Sunday, September 14, 2014

Encapsulated: Part One

    We start forming our own battery of likes and dislikes from the moment we pop out into the world. As soon as our eyes open, and we can see with clarity, we begin piling things into, things I like, and things I don't like.  At first, this is good enough; the simple black and white of absolutism.  But in short order, those two polar opposites in our minds divide, divide again, and yet again, until many years later, we have our own personal, fully formed organism of preferences.
    How this refers to the Attire language and its usage is simple, we bring all of those preferences to the table each time we think of adding to our vocabulary of apparel.
    In our very early lives, we are most of us hamstrung in that to a major degree, since our clothing choices are being dictated by our parents.  They not only select the clothes we wear because they pay for them, but because they believe that their choices will be better ones, and no doubt to a significant degree, they are.  They can select the correct size, and make sure the quality level will at least last to the next growth spurt.  What they cannot do with accuracy though, is see into our little minds and know what we would prefer to wear, given the free choice.
    So, our earliest free choices tend to be pretty out there in terms of style, color and practicality. Given our first free rein, we, most of us at any rate, choose things that are more emphatically stylish, more boldly colored or patterned, and aren't especially practical in the long term sense.
    As we enter our teen years, our choices continue to evolve, growing more reasoned as we begin to learn the subtleties of things like fit and make.  As well, our style choices take another turn too, since our internal growth into adulthood, expresses itself outwardly.  We both consciously, and unconsciously, often choose clothing that will make us seem more adult than we in fact are, because we want to hurry the day when we will be free to move about in the world, without parental constraints.
 
    Once the bounds of parental control get cut, things change dramatically.  The chief reason, beyond our actual freedom to choose for ourselves without regard to another whims, is that we are paying for those things on our own, and so considerations of budget, and long term wearability gain more importance to us in our choices.  Its during this period of young adulthood that we really finalize our approach to how we dress ourselves.
 
    There are those whose career choice makes them be quite decided in how they differentiate between their work and other lives.  Many is the person I know whose work garb is never used after 5 or on weekends.
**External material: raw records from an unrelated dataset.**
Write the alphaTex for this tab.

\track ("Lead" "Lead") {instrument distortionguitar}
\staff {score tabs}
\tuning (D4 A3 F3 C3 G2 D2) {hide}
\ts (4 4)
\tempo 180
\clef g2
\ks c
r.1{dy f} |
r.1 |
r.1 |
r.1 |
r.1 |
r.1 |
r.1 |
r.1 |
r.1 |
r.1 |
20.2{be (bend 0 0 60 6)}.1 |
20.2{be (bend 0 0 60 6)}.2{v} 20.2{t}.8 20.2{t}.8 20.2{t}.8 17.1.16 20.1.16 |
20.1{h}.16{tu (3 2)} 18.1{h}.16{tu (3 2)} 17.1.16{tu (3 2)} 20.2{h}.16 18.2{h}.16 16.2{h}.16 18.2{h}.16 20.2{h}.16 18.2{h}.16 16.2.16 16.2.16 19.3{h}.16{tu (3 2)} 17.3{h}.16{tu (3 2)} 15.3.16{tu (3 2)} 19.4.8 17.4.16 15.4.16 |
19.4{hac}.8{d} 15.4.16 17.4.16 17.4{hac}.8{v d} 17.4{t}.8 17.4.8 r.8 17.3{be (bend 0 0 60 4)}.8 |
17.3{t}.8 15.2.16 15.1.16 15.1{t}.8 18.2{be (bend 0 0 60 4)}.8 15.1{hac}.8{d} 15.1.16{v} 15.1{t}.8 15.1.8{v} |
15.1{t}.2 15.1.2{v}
Others have a much less defined line between work and non-work apparel, and some, none whatever.
    For myself, the line is pretty murky, since I work in a very casual environment, so there are few things I own that are really not ever worn to work.  And this fact has affected the overall expression of my own Attire dialect.
    During our middle years, and by that I mean the mid 30s to the 60s, we tend to be the most attached to style and its expressions.
  As we transition into our elder years, we tend to choose less overtly stylish clothes, opting for comfort over fashionability.  Part of that is that so much of what is produced is aimed at the young market, and what is being made for more mature people tends to be more conservative.  So, rather than fight that we allow our attire to change again.  Of course, its important to note as well that as we get older, the vast majority of us end up living on smaller, and entirely fixed incomes, so budgetary concerns become a very big player in every choice we make.
    So what we have here, in the over arching sense of it, is a method of scrolling through our lives, and looking at the arc of our progression in terms of apparel.  When we look at those things again, through the lens of our accumulated years we can, if we wish, gain some very real insight into who we were, and what we dreamed at the time, and with that get a clearer picture of the totality of our path.